No wonder then that I found so much interest in Li Bo’s Porcelain Pavilion. It gave me great pleasure to study Li Bo’s poem in N. S. Gumilev’s rendition.
Considering that this poem originally belongs to the great Chinese poet Li Bo, Gumilev makes it the flagship of his poetry cycle.
The title of the opening poem, like the title of the whole cycle is Porcelain Pavilion. –

Amid an artificial lake
There rose a porcelain pavilion,
Convex like a tiger’s back,
A bridge of jasper leads to it.
And in this pavilion,
Several friends dressed in light-colored clothes
From cups painted with dragons
Drink warmed-up wine…

The question arises right away: What is that “artificial lake”? Why is the lake “artificial”?
As for the drinking of wine, that reminds me of three scenes in Master and Margarita.

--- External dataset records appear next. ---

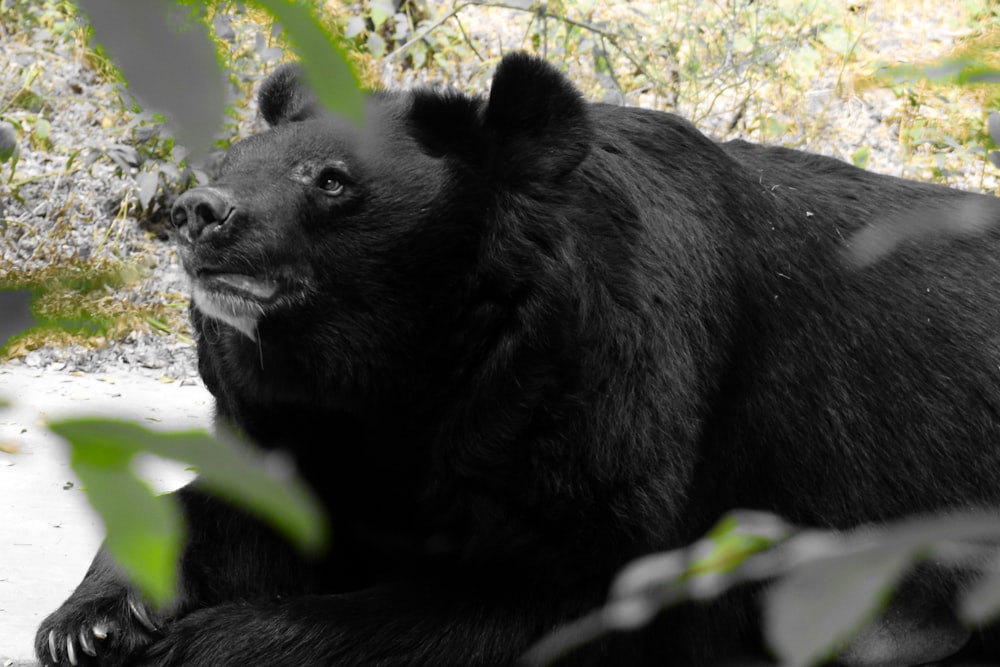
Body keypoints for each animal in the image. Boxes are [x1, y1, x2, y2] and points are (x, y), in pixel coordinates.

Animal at [35, 53, 1000, 667]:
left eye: (331, 181)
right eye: (232, 159)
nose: (196, 213)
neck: (405, 360)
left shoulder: (602, 401)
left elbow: (539, 595)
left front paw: (190, 645)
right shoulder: (317, 426)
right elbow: (255, 506)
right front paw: (91, 624)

The first one is when Woland offers wine to the brave Andrei Fokich. –

A chalice of wine? White, red? Wine of which country do you prefer at this time of day? [Andrei Fokich replies:] – Yours, humbly… I do not drink… -- Pity! [continues Woland,] Then wouldn’t you order a game of dice?

By transitioning from wine to dice, Bulgakov shows that this scene is written by him after the example of N. S. Gumilev. In his poem Iambic Pentameter of the cycle Quiver Gumilev writes:

I gambled you away, like Dayamanti
Was forfeited once by the mad Nala,
The dice flew up, ringing like steel,
The dice came down, and there was sadness.

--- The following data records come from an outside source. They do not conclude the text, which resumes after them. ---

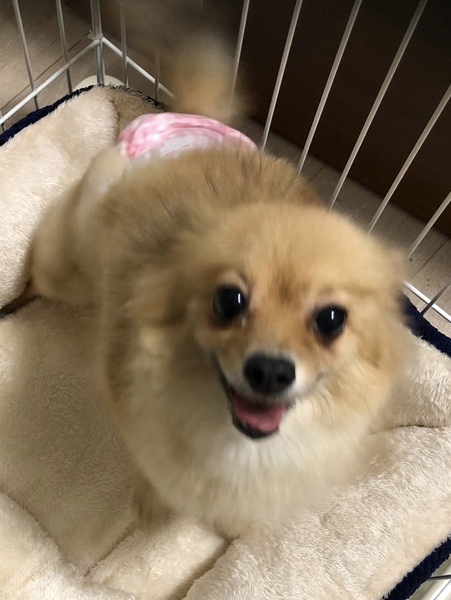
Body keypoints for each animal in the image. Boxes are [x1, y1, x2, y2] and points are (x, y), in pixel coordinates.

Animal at [7, 3, 411, 539]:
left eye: (331, 320)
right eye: (229, 300)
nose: (270, 370)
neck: (236, 439)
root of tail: (193, 118)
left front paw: (233, 527)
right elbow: (152, 472)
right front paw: (151, 507)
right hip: (68, 264)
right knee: (40, 274)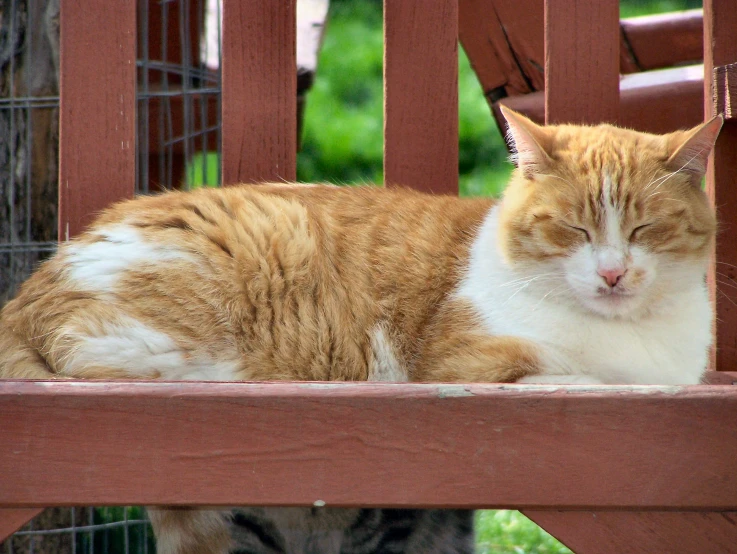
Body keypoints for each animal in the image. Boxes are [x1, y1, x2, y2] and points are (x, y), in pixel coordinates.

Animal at [0, 108, 724, 552]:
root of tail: (29, 290)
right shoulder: (470, 368)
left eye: (644, 230)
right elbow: (573, 376)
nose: (612, 274)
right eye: (573, 228)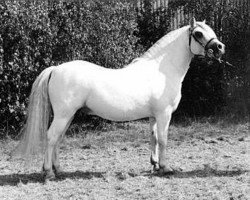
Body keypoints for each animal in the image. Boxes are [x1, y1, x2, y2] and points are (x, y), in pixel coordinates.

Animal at [12, 18, 225, 179]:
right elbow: (164, 139)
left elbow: (154, 138)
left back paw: (58, 169)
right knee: (51, 137)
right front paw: (166, 168)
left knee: (57, 138)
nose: (220, 48)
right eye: (198, 34)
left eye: (211, 31)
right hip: (64, 115)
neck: (162, 70)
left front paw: (155, 165)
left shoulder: (154, 116)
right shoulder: (164, 114)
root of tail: (56, 69)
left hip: (68, 116)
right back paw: (49, 173)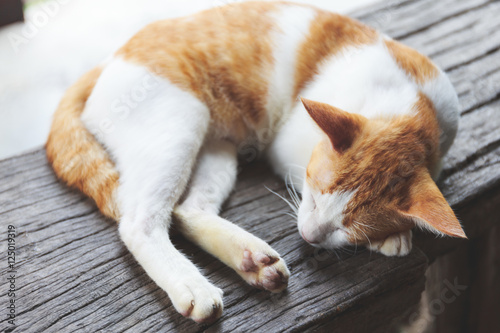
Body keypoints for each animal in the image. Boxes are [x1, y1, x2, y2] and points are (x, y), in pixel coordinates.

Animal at [45, 0, 466, 322]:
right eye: (315, 197)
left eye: (348, 228)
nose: (309, 236)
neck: (411, 106)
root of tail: (109, 59)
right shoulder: (288, 148)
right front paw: (393, 235)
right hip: (180, 125)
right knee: (139, 222)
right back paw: (191, 284)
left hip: (216, 149)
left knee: (187, 210)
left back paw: (249, 258)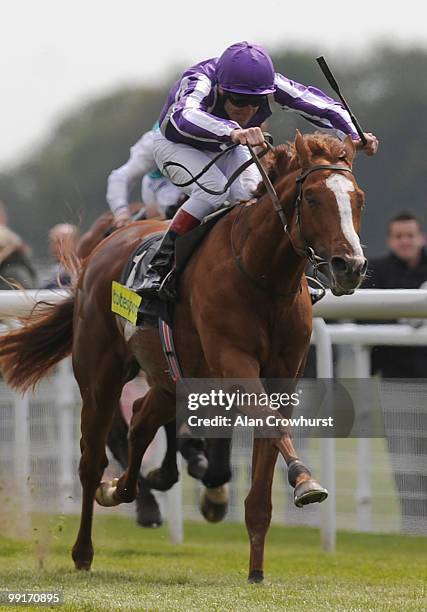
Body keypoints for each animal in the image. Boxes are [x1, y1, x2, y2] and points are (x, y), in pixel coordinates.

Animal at [0, 131, 368, 580]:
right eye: (313, 197)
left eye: (358, 199)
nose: (350, 266)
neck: (262, 276)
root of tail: (98, 252)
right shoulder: (235, 363)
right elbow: (265, 426)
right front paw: (305, 480)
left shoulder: (283, 375)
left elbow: (262, 463)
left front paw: (257, 569)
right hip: (100, 374)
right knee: (92, 460)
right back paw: (85, 548)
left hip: (169, 376)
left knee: (141, 420)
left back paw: (124, 489)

We must say here that in Gumilev the subject is his relationship with his wife, the famous poetess Anna Akhmatova, whereas Bulgakov’s Woland clearly offers Andrei Fokich a game with his life as the stake.

Or perhaps you may like some other kinds of games? Dominoes, cards?
I don’t gamble, replied an already worn-out Andrei Fokich.”

As the reader may already have guessed, Andrei Fokich, or rather his prototype, is also featured in the chapter A Swallow’s Nest of Luminaries: A God-Fearing Lecher. This is the reason why I am giving him so much attention here.
Bulgakov writes his chapter 18 of Master and Margarita, The Hapless Visitors, in which the buffet vendor Andrei Fokich Sokov appears, and which closes Part I of Master and Margarita, for a good reason, as it immediately follows chapter 17, which for the first and last time features V. S. Lastochkin, whose prototype is N. S. Gumilev.
This is why the scenes with wine in Master and Margarita, as well as the offer to play dice, ought to attract the reader’s attention as they are all written for a reason. They show us yet again that the portrait of Woland has features of N. S. Gumilev in it, whom Bulgakov thus honors throughout the novel Master and Margarita.

The second scene with wine in Master and Margarita is also related to Gumilev’s poetry. If in the poem of Li Bo The Porcelain Pavilion friends are drinking warmed-up wine out of cups painted with dragons, then in Gumilev’s long poem The Poem of the Beginning. Book One. The Dragon, the Russian poet writes about a real, but dying dragon. Bulgakov was especially interested in the poem’s religious undertones. Both Gumilev and Blok call these undertones the “mysteries” of the preceding civilizations. –

The Priest of Lemuria, Maradita,
Went to the Golden Dragon…
[in order to learn the knowledge of the dragon],
The birth, the transfiguration,
And the horrible end of the worlds…

Gumilev writes that “in response, the scales glittered on the raised as a bridge back” of the dragon. Which already shows an unmistakable correlation between Li Bo’s “curved like a tiger’s back bridge of jasper” and Gumilev’s “raised as a bridge back” of the dragon.